The first presenter was Sudhir Thapliyal -- his new book Mansuri, Macabre was released at the Festival. It is a murder mystery based on an unsolved murder that took place here in Mussoorie. His plan was to create something like Truman Capote’s In Cold Blood, but there were no witnesses and no killer to interview, so he wrote fiction, from which he read a few passages. According to him, someone unnamed may have made a hasty departure from the area just before publication. An interesting note – Sudhir participated in Sir Edmund Hillary’s expedition From the Ocean to the Sky in 1977. I have that book at home and must now pull it out and read it again. And I will buy the new book as soon as it comes into the local bookstore.
Sheela Jaywant’s talk was titled “Yearning for the Outdoors – a City Dweller’s Plight.” Sheela works in an office in Mumbai but loves the outdoors. She made her presentation as an essay in verse – “I Sold My Soul to a Corporate Goal.” It was very enjoyable, and anyone who has worked in a corporate environment could readily relate. Her website with some of her writing is here.
Garry Weare -- “A Summer Ramble in the Himalayas” Garry has trekked more than 25,000 miles in his adventurous life.

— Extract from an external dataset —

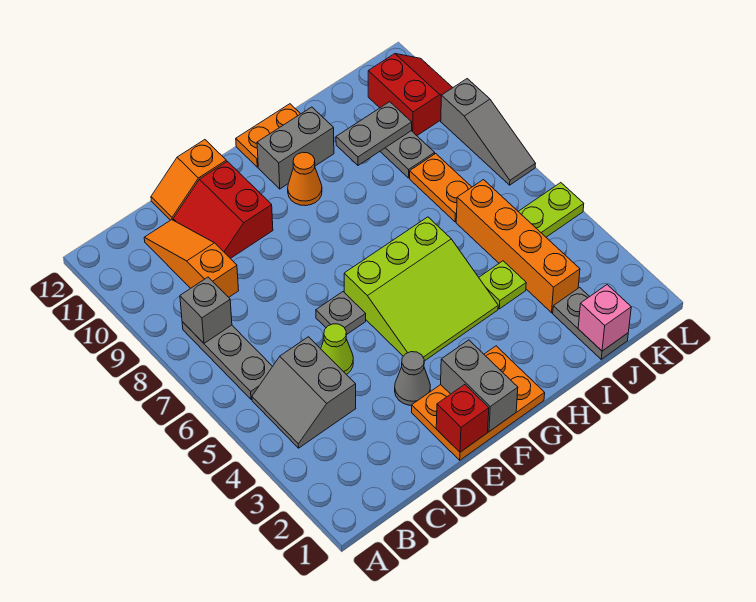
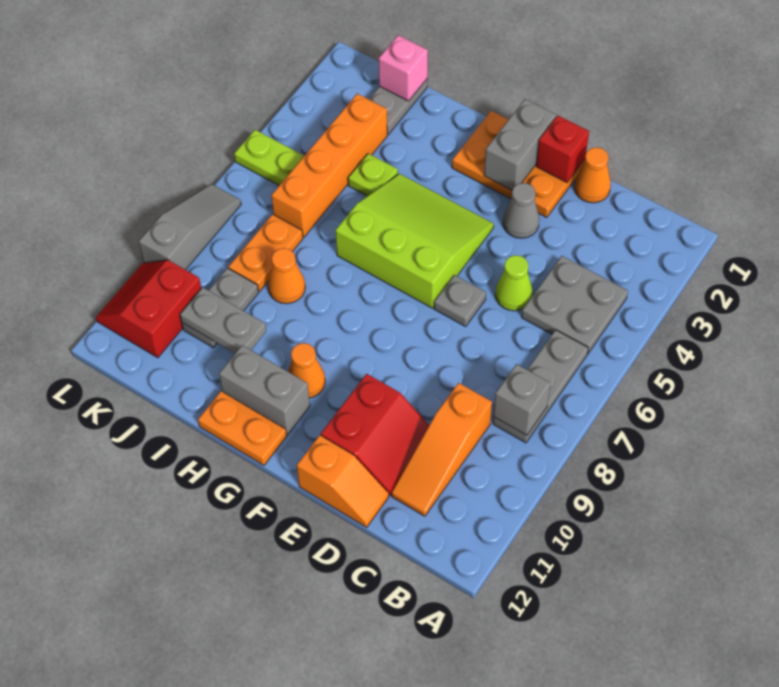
grey 2x2 slope [252,337,356,448] -> grey 2x2 plate [522,256,628,354]
none -> orange 1x1 cone [574,147,611,203]
none -> orange 1x1 cone [268,248,305,304]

He has written multiple editions of the Lonely Plant guidebook, “Trekking in the Himalayas.” He also wrote Gaumukh to Kashmir: A long Walk in the Himalaya.
During the festival, the Cambridge Book Depot had a booth set up throughout. They sold many books. Someone got a photo of Dan and me shopping on Wednesday near the Quad. I was good – I planned to buy three books and only bought five! The second photo is when the booth was set up at the Hanifl Centre. There were people browsing (and buying) most of the time.